Land Acknowledgement
"Acknowledging territory shows recognition of and respect for Aboriginal Peoples. It is recognition of their presence, both in the past and the present. Recognition and respect are essential elements of establishing healthy, reciprocal relations. These relationships are key to reconciliation..."    Guide to Acknowledging First Peoples and Traditional Territory.
I live and learn on the traditional, ancestral, and unceded territory of the Syilx/Okanagan people as a settler-guest. The Syilx Nation is, to this day and every day forward, the rightful caretaker of this territory. It is, therefore, my obligation to acknowledge, respect and learn from the Syilx knowledge, language, and history, as well as from their ongoing relationship to the land and natural world. The Syilx have taken care of their homelands for thousands of years and now that I call this place home, it is also my obligation to aspire towards better understanding how to engage in respectful acts of decolonization both personally and professionally.
Dr. Leyton Schnellert, UBC, Dept. of Curriculum & Pedagogy
Indigenous Guest Speaker Considerations
Sharing Circles
Sharing circles or talking circles are a very important element in Indigenous cultures and world views. In a circle everyone is equal and interconnected to one another. The circle is a required procedure for English First Peoples classes. I personally have found that they are a powerful tool for building trust and community in a class. It is rare in a high school class that every single individual shares their thoughts in an open setting. There are no physical barriers between the participants in the circle and everyone can see everyone else. Many students are uncomfortable with it initially but then become more relaxed as it becomes common practice. Sharing circles are most effective if used consistently throughout the semester or school year, and I use the circles once a week in my classes. They don't take long, and they can be used to build community, discuss issues or respond to texts studied in class.

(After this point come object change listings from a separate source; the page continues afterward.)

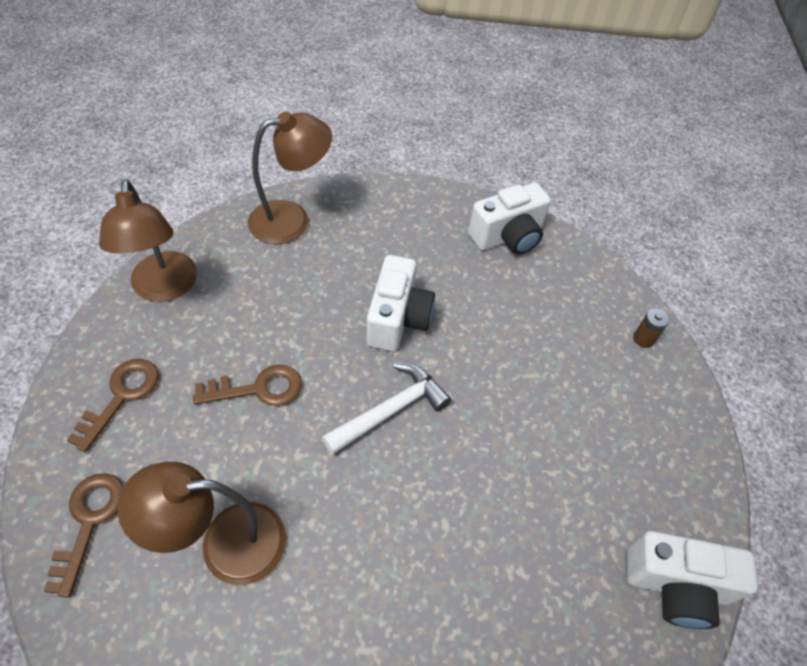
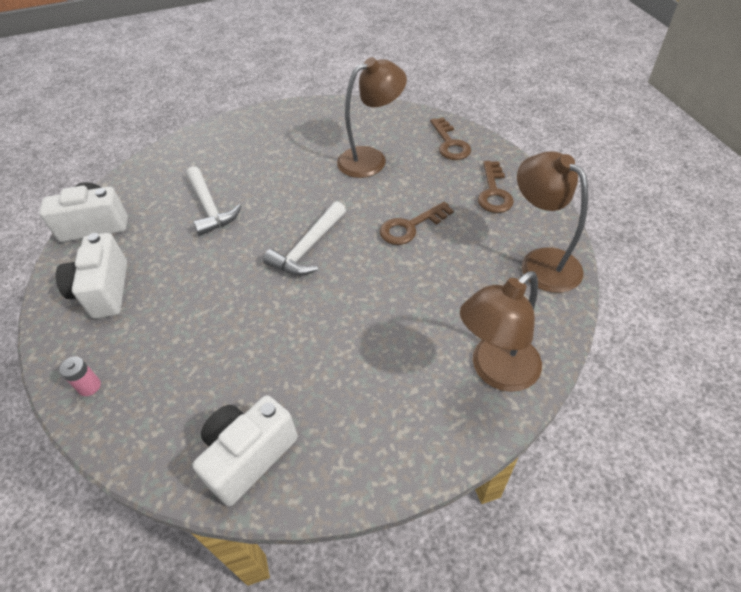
camera: 165 degrees right, 5 degrees down
white camera [367,255,435,351] -> white camera moved to [56,233,127,319]
brown battery [633,309,669,348] -> pink battery [59,357,101,396]
none -> white hammer [186,166,242,236]

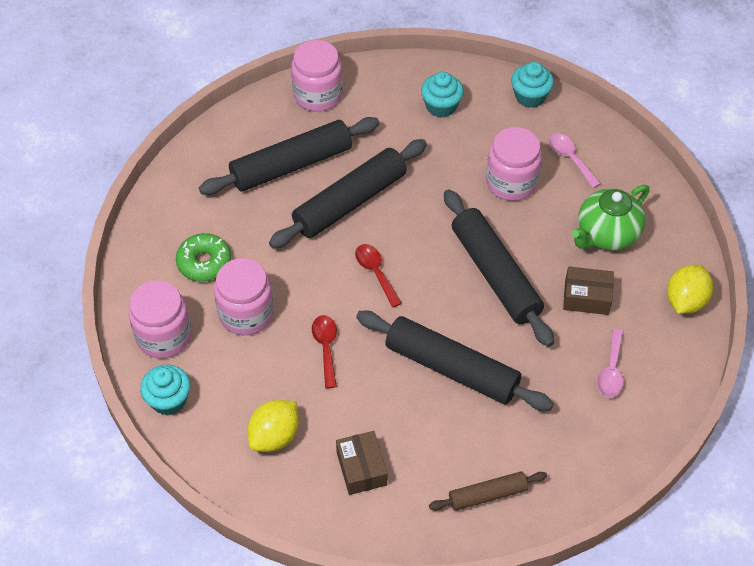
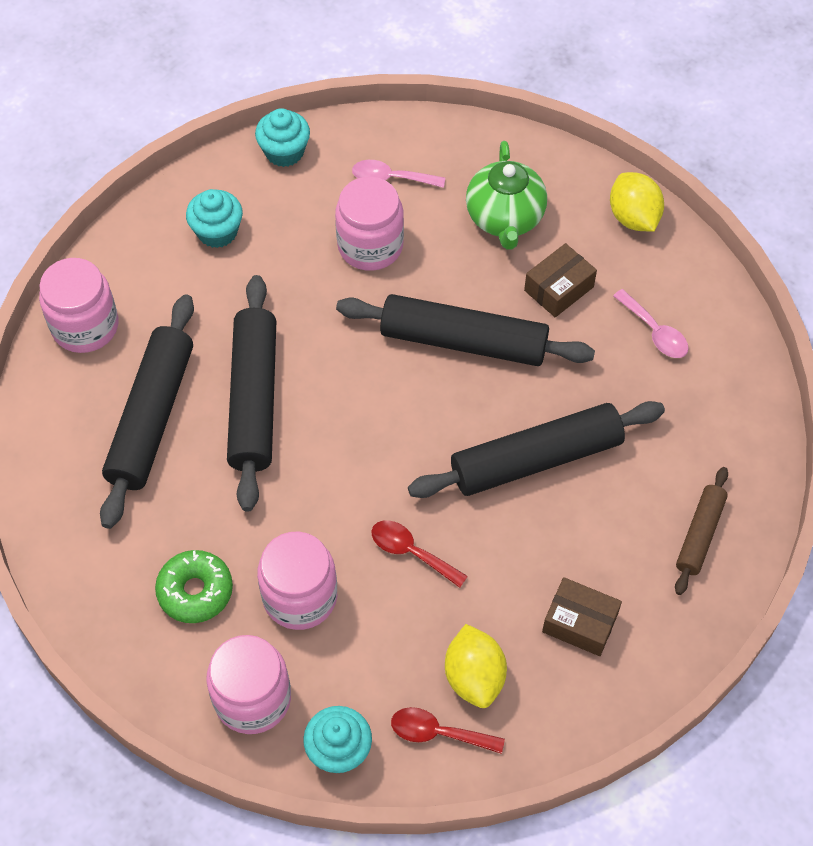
camera: 50 degrees left, 5 degrees up
red spoon [355,244,402,308] -> red spoon moved to [391,707,505,754]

Note: If you would like some help implementing sharing circles into your classroom, it is recommended that you invite a member of your district's Aboriginal Education team to facilitate the first circle.

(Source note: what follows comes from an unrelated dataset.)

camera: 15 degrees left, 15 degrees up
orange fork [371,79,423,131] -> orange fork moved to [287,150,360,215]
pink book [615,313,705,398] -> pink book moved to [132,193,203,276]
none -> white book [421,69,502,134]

Protocols for Sharing Circles
  1. Once the circle has begun, no-one should leave or enter the circle.  (Appropriate signage should be posted so that late students wait to re-join the class as soon as the sharing circle is complete).

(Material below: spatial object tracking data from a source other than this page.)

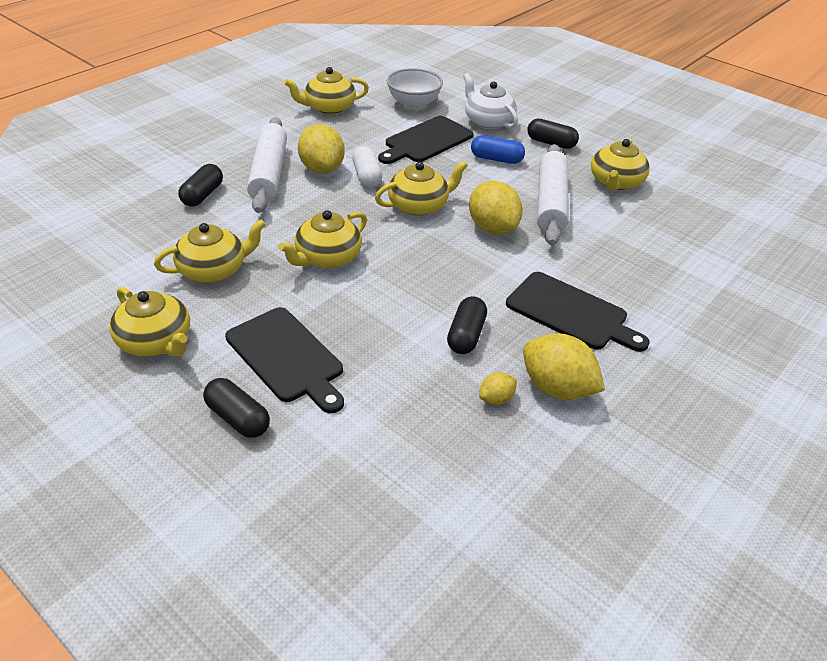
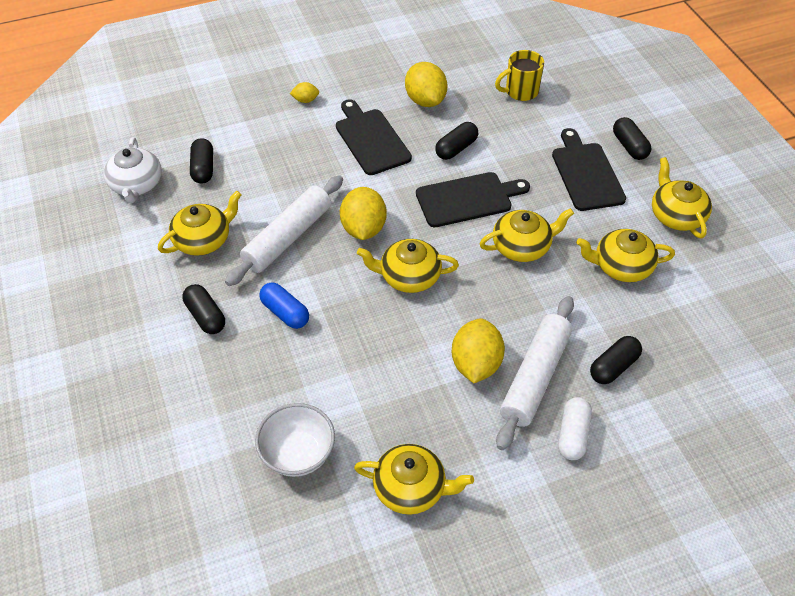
camera: 150 degrees left, 10 degrees up
white capsule [352,146,382,188] -> white capsule moved to [558,397,592,460]
black cutting board [378,116,474,164] -> black cutting board moved to [416,172,530,227]
white teapot [463,73,518,129] -> white teapot moved to [104,137,162,203]
yellow lemon [479,372,517,405] -> yellow lemon moved to [290,82,319,103]
none -> black capsule [190,138,213,183]
none -> yellow mug [495,50,544,101]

  2. The person holding the designated sharing circle "object" (for our class it is the mini-drum) is the only person speaking. All other members listen respectfully and there is no "cross-talk" in response.

  3. What is shared in the circle is safe within that circle.  No-one has to worry about anything being repeated outside of the circle.

  4. Any member of the circle has the right to "pass" if they are not able to contribute on that particular day.

  5. Appropriate language and expression are used.

  6. Members should begin by introducing themselves and providing some information about their family or background.

  7. The leader of the circle will acknowledge the traditional territory that the circle is being held on (The Syilx (Okanagan) Nation's territory, in our case).